First, the US media is obsessed with Trump. Trump has become the single biggest issue in American life. Much of the mainstream media, which he routinely damns as fake news, is happy to point out Trump’s many failures, exaggerations, lies, hyperbole, and so on. To the “resistance”, “never Trumpers”, and Western elites generally, Trump’s failure to achieve much at Singapore, coupled with his preposterous over-hyping of it, fits with a larger pattern of Trumpian flim-flam and snow-jobs, such as passing a hugely regressive tax cut while claiming to be a populist.

That Trump has emerged as genuine threat to the Western order means he must be called out relentlessly for failures such as Singapore. He gets no passes.

Second, South Koreans do not see just how destructive, divisive, and potentially authoritarian Trump is, nor is it their concern. In South Korea, American participation in the détente is necessary given the alliance. Seoul must work with what Washington gives it, and that means, today, Trump.

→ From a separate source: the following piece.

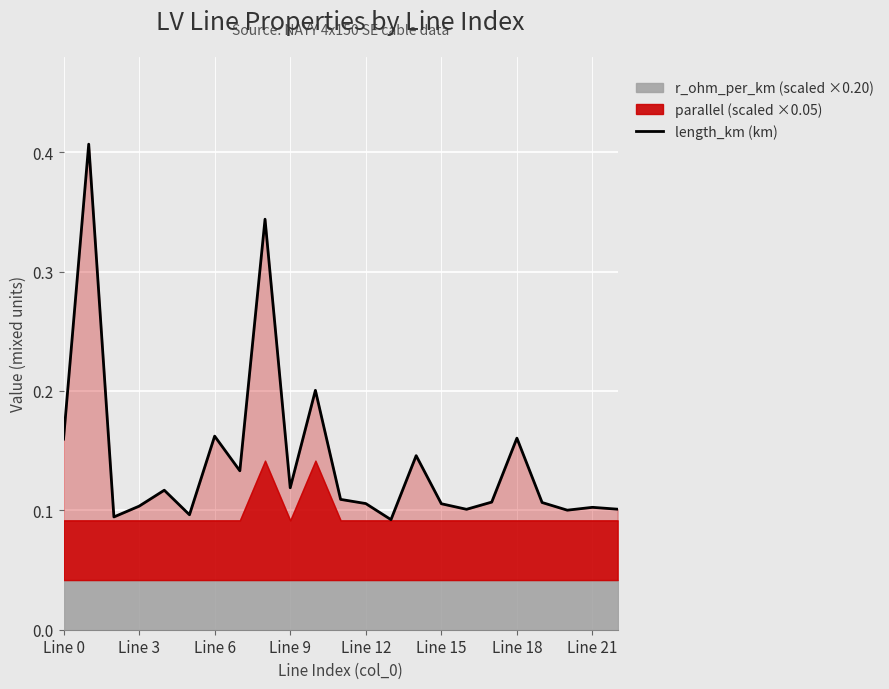

What is the change in value from 8 to 21?

-0.2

Where Western critics are extremely wary of giving Trump any unearned credit given the growing threat to democracy he poses, South Koreans just do not see or care that much about that. Those are issues for the Americans and West to figure out in the medium-term. South Korea has a far more pressing short-term problem – the Orwellian tyranny on its doorstep – and Trump’s participation was a necessary part of moving the outreach process along.

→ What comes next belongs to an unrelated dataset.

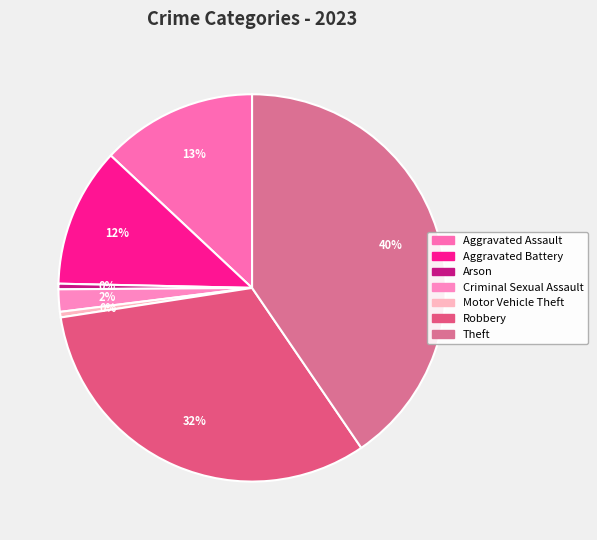

The Arson slice represents 0% of the pie. True or false?

True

Third, the South Korean left is comfortable using Trump as useful idiot. This is controversial, but increasingly left-wing Korean intellectuals and outlets are cheering, however awkwardly, for Trump’s foreign policy. I have no doubt that these figures know that Trump is a corrupt, semi-authoritarian racist, but the South Korean left has never been that keen on the US presence in Korea anyway.

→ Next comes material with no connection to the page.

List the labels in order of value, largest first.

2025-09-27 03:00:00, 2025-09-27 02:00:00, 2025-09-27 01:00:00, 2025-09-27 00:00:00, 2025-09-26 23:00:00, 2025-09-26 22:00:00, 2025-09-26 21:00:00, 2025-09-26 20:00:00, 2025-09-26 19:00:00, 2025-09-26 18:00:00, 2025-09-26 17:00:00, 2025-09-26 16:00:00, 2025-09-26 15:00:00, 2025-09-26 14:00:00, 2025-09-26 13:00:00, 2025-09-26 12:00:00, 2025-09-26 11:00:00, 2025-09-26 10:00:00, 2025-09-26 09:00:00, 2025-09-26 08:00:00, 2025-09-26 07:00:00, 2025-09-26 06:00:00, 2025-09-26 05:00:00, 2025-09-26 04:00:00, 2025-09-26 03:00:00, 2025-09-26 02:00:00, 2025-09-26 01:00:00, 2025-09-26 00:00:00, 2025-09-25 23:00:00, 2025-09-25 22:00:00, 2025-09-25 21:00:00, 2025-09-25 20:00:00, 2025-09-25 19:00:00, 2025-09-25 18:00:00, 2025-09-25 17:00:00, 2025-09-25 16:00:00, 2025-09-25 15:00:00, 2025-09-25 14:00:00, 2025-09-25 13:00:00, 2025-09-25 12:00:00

The Trump debate is America’s problem; once détente is wrapped up, the Americans will leave Korea anyway, so who cares about Trump? Use him to get what you need – a presidential summit with the North to jump-start détente. It was not lost on anyone that the current liberal government was happy to run military exercises against a wholly illusory Japanese threat to the Liancourt Rocks, while assenting to the cessation of Ulchi Freedom Guardian in August.

The South Korean left is very nationalist, and racist at the fringes. It is deeply divided over whether the Japan, North Korea, or the US poses the greatest threat to the peninsula.
 

Is this divide sustainable?

If the South Koreans wish to keep the US alliance, then perceptions of this year’s détente will need to align at some point. The disjuncture between Seoul forging ahead alone on a wide front of engagement, while the Americans focus on Trump’s increasingly obvious inability to get nuclear and missile CVID, will force a reckoning – but only if alliance unity is still a goal.

The South Korean left may not in fact care for that though, especially if the alliance is seen as a block to normalisation with North Korea. And that, at last, would herald the much-worried-about decoupling.